**EXERCISE**
Rewrite the entries below, beginning with the first and stopping after the line that contains "Ambulatory Care Surgery", with "Friendly Match" replaced by "Exhibition Match" and everything else left unchanged.

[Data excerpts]
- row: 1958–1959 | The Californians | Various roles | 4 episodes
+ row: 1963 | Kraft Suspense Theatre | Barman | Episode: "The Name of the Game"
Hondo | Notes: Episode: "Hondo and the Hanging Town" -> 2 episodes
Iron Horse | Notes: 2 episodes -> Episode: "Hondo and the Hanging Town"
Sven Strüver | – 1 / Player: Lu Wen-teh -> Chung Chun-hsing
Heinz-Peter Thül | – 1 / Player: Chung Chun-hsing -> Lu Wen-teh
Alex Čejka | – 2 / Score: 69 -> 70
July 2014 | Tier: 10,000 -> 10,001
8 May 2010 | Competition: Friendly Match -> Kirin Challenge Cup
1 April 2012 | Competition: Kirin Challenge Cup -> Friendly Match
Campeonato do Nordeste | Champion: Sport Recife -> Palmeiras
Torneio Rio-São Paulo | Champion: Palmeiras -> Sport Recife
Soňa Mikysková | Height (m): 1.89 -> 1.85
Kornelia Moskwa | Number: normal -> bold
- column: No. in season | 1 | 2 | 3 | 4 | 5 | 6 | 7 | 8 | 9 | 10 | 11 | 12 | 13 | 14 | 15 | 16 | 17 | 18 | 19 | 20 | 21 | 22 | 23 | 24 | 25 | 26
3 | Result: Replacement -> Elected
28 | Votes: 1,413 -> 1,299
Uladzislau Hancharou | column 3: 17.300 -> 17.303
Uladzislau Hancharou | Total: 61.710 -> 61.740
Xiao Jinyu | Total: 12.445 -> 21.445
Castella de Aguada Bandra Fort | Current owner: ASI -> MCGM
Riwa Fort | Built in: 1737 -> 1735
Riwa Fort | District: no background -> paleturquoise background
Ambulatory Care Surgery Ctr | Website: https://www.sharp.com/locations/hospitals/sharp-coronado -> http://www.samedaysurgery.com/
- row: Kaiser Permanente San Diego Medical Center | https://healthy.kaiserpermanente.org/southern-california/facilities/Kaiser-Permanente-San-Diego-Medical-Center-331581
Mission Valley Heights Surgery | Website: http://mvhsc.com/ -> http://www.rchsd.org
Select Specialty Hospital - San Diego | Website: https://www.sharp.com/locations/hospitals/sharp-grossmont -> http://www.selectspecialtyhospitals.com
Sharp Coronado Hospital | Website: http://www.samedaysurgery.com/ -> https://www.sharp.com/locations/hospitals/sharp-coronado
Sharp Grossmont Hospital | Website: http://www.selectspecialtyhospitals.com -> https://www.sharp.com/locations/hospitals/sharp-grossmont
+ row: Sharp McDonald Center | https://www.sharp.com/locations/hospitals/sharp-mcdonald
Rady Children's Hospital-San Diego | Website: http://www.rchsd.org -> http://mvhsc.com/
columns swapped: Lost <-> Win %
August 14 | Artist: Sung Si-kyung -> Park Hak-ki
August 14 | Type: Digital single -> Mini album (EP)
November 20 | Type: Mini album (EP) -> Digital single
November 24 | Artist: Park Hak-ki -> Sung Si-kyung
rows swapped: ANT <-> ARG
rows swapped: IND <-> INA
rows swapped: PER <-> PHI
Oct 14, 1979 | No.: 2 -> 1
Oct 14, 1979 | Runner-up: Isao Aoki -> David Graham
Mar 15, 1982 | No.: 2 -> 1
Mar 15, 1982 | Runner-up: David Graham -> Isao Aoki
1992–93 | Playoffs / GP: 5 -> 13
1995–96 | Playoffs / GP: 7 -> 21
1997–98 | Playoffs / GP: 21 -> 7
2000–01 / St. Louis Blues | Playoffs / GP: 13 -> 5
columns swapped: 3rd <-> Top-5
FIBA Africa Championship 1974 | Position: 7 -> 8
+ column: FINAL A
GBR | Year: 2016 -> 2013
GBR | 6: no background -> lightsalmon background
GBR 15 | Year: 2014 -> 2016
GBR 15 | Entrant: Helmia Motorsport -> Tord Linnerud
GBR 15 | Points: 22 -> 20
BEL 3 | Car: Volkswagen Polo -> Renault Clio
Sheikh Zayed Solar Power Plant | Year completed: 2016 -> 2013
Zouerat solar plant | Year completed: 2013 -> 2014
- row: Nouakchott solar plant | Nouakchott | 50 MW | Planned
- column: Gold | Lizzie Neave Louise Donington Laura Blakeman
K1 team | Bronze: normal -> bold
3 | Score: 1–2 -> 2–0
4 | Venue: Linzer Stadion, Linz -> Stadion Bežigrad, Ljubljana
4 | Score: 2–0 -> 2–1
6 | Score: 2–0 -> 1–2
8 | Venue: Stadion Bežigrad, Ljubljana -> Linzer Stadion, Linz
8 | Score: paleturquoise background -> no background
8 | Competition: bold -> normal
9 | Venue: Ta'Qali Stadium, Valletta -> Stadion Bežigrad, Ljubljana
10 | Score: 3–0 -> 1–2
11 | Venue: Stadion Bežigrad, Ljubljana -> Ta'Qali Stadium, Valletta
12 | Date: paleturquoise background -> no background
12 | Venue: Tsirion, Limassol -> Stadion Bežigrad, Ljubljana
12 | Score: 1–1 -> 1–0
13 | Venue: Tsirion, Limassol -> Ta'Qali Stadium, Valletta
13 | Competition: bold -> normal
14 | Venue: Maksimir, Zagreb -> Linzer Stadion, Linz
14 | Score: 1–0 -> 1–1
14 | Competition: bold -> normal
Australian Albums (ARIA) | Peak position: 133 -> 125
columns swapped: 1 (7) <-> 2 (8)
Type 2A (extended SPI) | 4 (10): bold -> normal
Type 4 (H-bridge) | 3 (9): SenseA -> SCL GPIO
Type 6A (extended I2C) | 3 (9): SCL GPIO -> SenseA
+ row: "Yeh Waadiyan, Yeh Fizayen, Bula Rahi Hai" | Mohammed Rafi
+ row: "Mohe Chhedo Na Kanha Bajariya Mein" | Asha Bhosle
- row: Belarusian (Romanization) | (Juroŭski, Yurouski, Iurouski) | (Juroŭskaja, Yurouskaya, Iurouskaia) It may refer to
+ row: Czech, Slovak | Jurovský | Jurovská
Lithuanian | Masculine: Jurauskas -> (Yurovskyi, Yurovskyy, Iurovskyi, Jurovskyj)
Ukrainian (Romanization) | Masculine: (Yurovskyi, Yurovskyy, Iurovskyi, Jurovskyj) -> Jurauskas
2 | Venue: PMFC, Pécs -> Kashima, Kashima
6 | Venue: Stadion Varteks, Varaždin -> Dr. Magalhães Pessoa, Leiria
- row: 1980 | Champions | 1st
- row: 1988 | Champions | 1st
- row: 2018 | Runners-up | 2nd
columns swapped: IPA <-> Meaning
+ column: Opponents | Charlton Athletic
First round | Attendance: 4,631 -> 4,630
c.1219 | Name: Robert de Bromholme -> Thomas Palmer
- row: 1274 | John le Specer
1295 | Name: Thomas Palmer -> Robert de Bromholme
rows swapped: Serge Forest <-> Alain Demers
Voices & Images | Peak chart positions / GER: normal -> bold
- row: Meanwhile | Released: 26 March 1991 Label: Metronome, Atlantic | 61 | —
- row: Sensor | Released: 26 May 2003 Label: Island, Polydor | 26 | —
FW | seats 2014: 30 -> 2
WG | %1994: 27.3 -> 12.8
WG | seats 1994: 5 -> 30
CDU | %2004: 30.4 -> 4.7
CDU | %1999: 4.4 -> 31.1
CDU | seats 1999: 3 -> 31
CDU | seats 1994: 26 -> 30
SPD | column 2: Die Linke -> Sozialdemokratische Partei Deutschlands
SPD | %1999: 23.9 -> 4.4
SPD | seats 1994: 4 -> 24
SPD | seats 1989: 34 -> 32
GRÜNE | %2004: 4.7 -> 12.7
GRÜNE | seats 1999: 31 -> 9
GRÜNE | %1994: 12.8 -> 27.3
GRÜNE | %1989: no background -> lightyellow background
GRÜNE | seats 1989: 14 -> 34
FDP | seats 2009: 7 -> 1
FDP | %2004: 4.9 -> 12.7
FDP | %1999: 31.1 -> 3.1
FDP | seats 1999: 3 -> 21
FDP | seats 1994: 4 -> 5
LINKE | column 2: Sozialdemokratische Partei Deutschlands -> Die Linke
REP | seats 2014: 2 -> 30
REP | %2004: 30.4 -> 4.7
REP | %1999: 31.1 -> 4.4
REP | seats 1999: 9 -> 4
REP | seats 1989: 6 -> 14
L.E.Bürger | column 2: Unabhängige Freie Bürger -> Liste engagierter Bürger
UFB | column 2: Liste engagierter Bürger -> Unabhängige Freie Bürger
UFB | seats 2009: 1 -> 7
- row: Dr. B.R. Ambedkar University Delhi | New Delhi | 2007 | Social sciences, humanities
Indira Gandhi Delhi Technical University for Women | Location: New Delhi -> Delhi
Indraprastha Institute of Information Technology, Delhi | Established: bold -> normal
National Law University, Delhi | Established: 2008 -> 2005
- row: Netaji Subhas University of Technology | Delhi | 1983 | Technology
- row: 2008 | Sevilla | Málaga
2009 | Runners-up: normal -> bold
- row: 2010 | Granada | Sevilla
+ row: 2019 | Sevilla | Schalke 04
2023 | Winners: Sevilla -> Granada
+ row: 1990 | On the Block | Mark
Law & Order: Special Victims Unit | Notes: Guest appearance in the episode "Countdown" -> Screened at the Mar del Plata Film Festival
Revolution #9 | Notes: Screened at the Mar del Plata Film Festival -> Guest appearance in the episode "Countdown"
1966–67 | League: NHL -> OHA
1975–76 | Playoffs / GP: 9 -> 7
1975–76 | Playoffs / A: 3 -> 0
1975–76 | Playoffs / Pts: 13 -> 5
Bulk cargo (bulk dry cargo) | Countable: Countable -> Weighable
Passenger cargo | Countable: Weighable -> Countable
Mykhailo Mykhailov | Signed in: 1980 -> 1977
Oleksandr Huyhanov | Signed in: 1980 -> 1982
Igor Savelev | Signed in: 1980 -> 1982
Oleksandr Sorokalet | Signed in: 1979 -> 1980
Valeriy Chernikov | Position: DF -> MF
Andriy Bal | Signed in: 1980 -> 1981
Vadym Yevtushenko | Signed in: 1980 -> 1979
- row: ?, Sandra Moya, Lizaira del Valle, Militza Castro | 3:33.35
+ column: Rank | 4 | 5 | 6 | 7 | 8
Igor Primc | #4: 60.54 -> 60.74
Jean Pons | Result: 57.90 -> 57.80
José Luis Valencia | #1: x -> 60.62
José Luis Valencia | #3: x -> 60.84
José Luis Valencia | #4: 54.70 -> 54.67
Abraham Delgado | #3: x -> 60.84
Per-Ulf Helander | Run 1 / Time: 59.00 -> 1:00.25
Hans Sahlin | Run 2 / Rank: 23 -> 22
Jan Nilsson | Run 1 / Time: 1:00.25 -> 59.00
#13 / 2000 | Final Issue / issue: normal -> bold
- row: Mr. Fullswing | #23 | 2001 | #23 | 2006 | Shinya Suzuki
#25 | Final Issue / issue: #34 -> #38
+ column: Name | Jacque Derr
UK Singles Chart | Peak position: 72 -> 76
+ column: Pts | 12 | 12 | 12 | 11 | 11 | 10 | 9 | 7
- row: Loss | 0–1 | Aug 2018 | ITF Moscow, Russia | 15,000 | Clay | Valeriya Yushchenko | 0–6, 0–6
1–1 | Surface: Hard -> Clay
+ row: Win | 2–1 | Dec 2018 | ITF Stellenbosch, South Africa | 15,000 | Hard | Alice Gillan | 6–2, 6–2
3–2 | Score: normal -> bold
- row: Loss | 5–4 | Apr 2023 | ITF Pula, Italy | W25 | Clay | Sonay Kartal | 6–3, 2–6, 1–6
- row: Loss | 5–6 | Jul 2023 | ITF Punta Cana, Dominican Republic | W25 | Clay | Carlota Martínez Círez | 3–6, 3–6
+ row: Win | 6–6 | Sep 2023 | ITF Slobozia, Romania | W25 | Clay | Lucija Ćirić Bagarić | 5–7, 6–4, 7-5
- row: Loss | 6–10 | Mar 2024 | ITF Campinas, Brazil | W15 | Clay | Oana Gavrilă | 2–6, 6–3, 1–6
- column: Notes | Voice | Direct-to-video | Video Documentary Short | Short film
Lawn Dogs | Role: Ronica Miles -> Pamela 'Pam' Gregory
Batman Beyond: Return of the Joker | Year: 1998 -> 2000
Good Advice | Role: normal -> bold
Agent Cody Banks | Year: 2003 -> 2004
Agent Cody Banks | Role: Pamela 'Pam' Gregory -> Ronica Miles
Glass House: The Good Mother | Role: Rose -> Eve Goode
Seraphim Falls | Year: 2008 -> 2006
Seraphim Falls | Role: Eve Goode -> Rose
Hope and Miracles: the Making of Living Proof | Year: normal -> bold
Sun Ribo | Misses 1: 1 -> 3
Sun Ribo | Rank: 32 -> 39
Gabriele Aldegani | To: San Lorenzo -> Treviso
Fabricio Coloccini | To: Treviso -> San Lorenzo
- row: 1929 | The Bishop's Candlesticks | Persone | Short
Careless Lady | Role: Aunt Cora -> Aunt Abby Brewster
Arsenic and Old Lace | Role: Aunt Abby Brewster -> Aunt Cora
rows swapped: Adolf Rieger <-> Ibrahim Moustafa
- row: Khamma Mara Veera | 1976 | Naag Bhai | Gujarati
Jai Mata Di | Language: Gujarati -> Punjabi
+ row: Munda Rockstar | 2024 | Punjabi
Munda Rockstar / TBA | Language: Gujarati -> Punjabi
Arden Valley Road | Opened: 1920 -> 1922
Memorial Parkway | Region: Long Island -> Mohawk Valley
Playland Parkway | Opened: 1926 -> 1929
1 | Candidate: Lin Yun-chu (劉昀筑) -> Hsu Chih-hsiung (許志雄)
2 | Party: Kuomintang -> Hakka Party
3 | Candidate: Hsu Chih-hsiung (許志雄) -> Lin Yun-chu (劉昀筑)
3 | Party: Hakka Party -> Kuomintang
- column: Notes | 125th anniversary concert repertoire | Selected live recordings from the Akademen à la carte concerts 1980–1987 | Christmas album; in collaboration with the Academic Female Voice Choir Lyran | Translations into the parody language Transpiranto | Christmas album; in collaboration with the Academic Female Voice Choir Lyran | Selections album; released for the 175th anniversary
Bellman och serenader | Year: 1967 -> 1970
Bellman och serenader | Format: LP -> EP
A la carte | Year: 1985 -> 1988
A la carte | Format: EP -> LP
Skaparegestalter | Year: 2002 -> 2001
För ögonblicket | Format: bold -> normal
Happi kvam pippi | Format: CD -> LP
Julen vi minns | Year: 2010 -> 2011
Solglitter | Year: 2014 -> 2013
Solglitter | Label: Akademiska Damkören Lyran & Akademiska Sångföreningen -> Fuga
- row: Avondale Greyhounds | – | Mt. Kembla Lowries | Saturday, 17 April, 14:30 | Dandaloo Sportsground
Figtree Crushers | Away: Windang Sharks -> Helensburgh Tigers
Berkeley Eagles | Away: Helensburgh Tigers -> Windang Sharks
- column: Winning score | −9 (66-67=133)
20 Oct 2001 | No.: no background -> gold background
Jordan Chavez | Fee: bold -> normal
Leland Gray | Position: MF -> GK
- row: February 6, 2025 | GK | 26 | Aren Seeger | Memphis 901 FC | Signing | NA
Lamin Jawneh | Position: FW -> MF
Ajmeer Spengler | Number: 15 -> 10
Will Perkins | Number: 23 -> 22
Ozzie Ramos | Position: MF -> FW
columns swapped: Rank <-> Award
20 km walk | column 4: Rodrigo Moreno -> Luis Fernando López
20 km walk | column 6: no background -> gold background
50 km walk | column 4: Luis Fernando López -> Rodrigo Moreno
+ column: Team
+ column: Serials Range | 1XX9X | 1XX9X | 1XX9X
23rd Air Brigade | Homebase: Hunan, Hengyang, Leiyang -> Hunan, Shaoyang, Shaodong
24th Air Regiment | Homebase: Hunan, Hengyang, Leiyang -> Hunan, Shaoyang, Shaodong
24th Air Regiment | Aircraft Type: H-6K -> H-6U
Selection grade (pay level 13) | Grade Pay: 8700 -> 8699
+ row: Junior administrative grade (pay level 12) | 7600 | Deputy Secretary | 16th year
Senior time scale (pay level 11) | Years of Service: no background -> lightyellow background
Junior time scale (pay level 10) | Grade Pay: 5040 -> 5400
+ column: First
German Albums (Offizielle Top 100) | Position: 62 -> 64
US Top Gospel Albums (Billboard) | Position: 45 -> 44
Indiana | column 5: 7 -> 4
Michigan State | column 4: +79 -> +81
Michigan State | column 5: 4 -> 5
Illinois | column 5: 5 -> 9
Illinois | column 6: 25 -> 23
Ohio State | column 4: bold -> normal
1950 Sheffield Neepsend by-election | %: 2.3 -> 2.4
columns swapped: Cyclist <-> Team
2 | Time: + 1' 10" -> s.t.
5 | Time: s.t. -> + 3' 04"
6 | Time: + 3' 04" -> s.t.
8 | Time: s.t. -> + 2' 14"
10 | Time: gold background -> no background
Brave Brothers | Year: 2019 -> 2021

**EXPECTED ANSWER**
- row: 1958–1959 | The Californians | Various roles | 4 episodes
+ row: 1963 | Kraft Suspense Theatre | Barman | Episode: "The Name of the Game"
Hondo | Notes: Episode: "Hondo and the Hanging Town" -> 2 episodes
Iron Horse | Notes: 2 episodes -> Episode: "Hondo and the Hanging Town"
Sven Strüver | – 1 / Player: Lu Wen-teh -> Chung Chun-hsing
Heinz-Peter Thül | – 1 / Player: Chung Chun-hsing -> Lu Wen-teh
Alex Čejka | – 2 / Score: 69 -> 70
July 2014 | Tier: 10,000 -> 10,001
8 May 2010 | Competition: Exhibition Match -> Kirin Challenge Cup
1 April 2012 | Competition: Kirin Challenge Cup -> Exhibition Match
Campeonato do Nordeste | Champion: Sport Recife -> Palmeiras
Torneio Rio-São Paulo | Champion: Palmeiras -> Sport Recife
Soňa Mikysková | Height (m): 1.89 -> 1.85
Kornelia Moskwa | Number: normal -> bold
- column: No. in season | 1 | 2 | 3 | 4 | 5 | 6 | 7 | 8 | 9 | 10 | 11 | 12 | 13 | 14 | 15 | 16 | 17 | 18 | 19 | 20 | 21 | 22 | 23 | 24 | 25 | 26
3 | Result: Replacement -> Elected
28 | Votes: 1,413 -> 1,299
Uladzislau Hancharou | column 3: 17.300 -> 17.303
Uladzislau Hancharou | Total: 61.710 -> 61.740
Xiao Jinyu | Total: 12.445 -> 21.445
Castella de Aguada Bandra Fort | Current owner: ASI -> MCGM
Riwa Fort | Built in: 1737 -> 1735
Riwa Fort | District: no background -> paleturquoise background
Ambulatory Care Surgery Ctr | Website: https://www.sharp.com/locations/hospitals/sharp-coronado -> http://www.samedaysurgery.com/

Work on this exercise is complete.